3. Minimum viable product (MVP) is quick and dirty
It is simply a product with the minimum features required for it to function as intended. It needs to provide enough value to users/customers, and your code needs to be good enough to maintain and build upon. Otherwise you are setting yourself up for problems and high costs later on (i.e. you'll need to rebuild the entire codebase.) You are not going to be able to test hypothesis in a timely manner if it takes 2 weeks to make a change. This will slow down the whole process and before you know it you'll be in an unhappy place. You are still going to need to think about branding, SEO, communications and all that stuff too, or whatever is applicable to your solution. It is not a case of "build something crappy and they will come". Think high-quality and high-discipline, but only on the minimum features required for you need to test your idea out. There's a whole bunch of stuff that will still need to get done that has nothing to do with features too.

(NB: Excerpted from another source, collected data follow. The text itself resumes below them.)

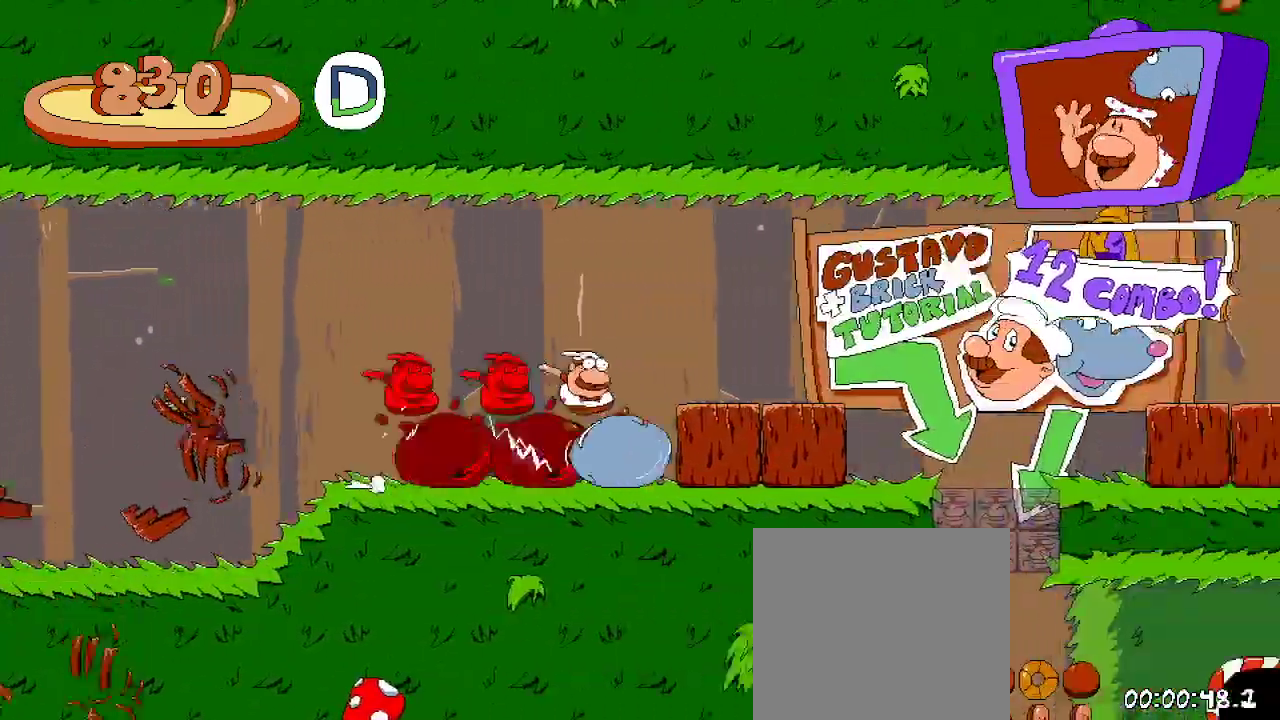
Gameplay with a controller (Xbox layout); each line is a JSON object with the inputs held at the frame after it (dt_ms = milliseconds from this image to that frame). "events" lists button and stick changes between this image and that frame as [ms after this image, input, new state], when the widget could be followed in between.
{"dt_ms": 500, "buttons": ["R2"], "left_stick": "center", "right_stick": "center", "events": [[500, "DPAD_RIGHT", "up"]]}
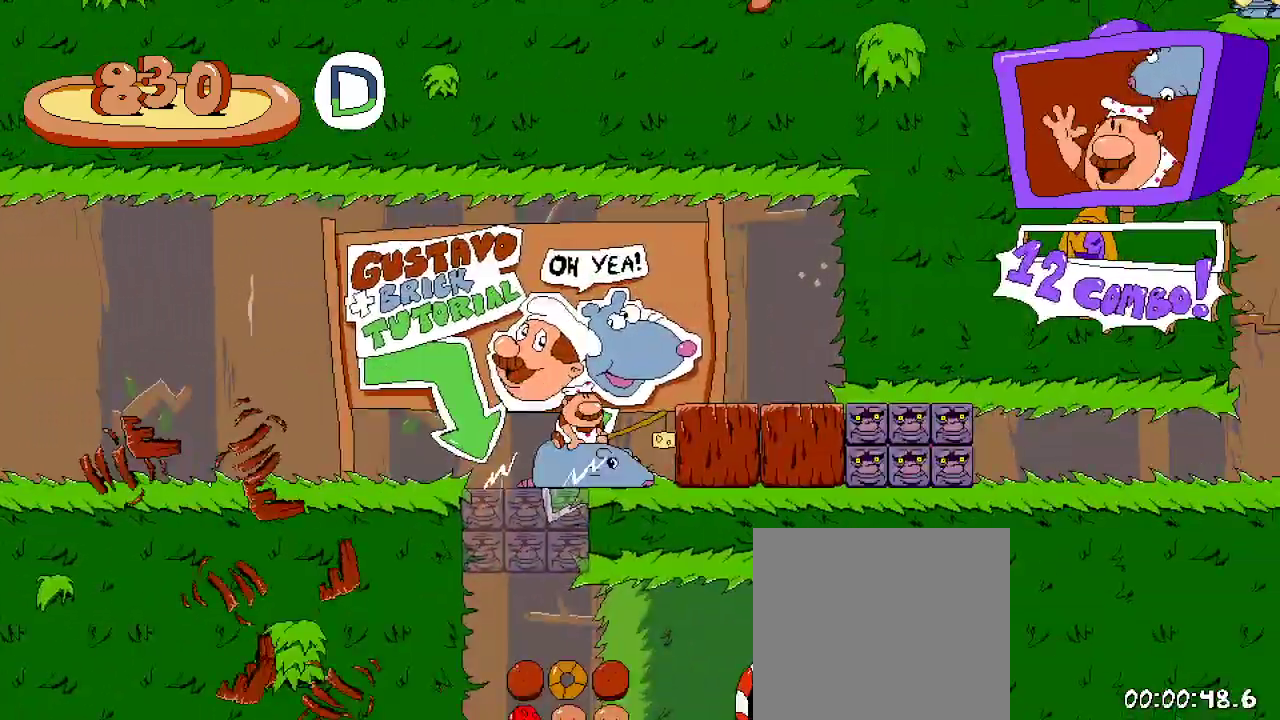
{"dt_ms": 1000, "buttons": ["DPAD_RIGHT"], "left_stick": "center", "right_stick": "center"}
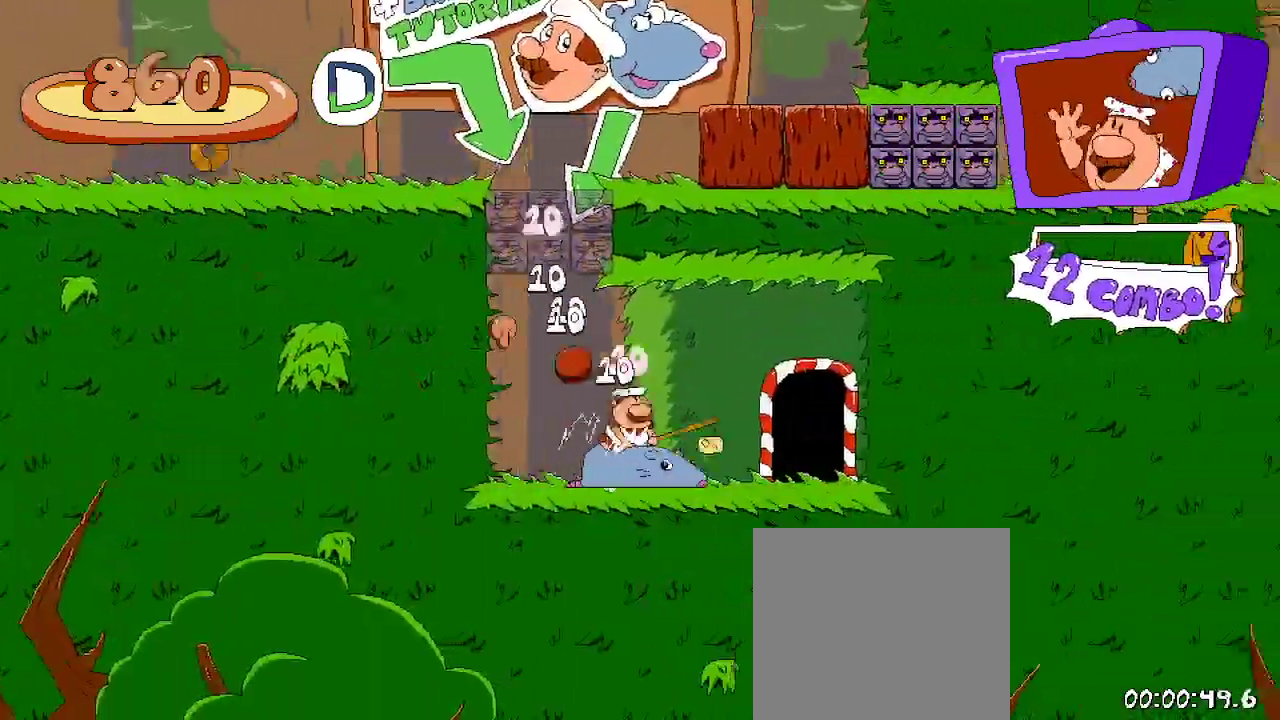
{"dt_ms": 500, "buttons": [], "left_stick": "center", "right_stick": "center", "events": [[233, "DPAD_RIGHT", "up"], [233, "DPAD_UP", "down"], [400, "DPAD_UP", "up"]]}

4. "Customer Development" is just feedback
If you are going to use Lean, then you need to get on top of proper user testing methodologies, and apply them effectively. You can't invite 3 people in every week and just ask them what they think. You have to test by seeing how they interact with the solution. You will also need verbal and emotive feedback. There are a lot of ways to do this well. Throwing down some poorly thought through questions in an email and calling it a survey is not going to fly. The point here is not always to validate your hypothesis, but also to find out what you don't know. A user interview is not a chat. You need to plan and prepare for this so that you can rely on the information that you are getting out of it. A focus group is not usually the most effective way of getting information. Get users in regularly to work with the team on what a good solution looks like from the beginning, and vary the types of users you invite. See extreme users as well as those who fall in the middle and those who don't see the point in your invention. Don't spend all your time talking, get them to draw, prototype, role play the solution and watch and listen attentively. If you have never done this, either step onto that learning curve or hire someone in who knows how to do this.
N.B: It's also not just about what the user wants, but also about what's viable financially for you, and what's feasible technically too.
5. "pivot" means throw the baby out with the bathwater
You need to validate your idea properly and accurately. You should do everything you can to check your assumptions, and if they prove to be wrong, you need to drop the bits that are not working…not the whole thing. If you decide to abandon the entire project and start an entirely different one…that's not a pivot. It may be exactly what you need to do, but it's new start. An important bi-product of lean efforts is learnings. Make sure that you use your new knowledge effectively, this is valuable stuff. Ensure that your analytics are set up properly before using them to make business decisions, and ensure that you are not misunderstanding what they are showing you. As a rule of thumb, I think that you should always make business decisions based on at least 2 different sources of data (e.g. your web analytics and also real user testing).
6. Bonus number 6: "Just start and we'll figure it out later"
A lot of people are eager to jump in and start laying down code or drawing up solution straight away. In some cases there's nothing wrong with this (in fact in one case it was the only right thing to do), but for most of those I have witnessed, it was not the right thing to do at all. You need to make sure that you understand the problem space as much as possible before investing further. Resist coming up with solutions until you have thoroughly understood the entire problem. This is going to either save you time and effort, lead to an even better idea, or/and save you a lot of unnecessary expenditure.
What you are trying to understand is whether the problem is worth fixing or not. It takes as much time to solve a bad problem as it does a good one. Don't waste your time.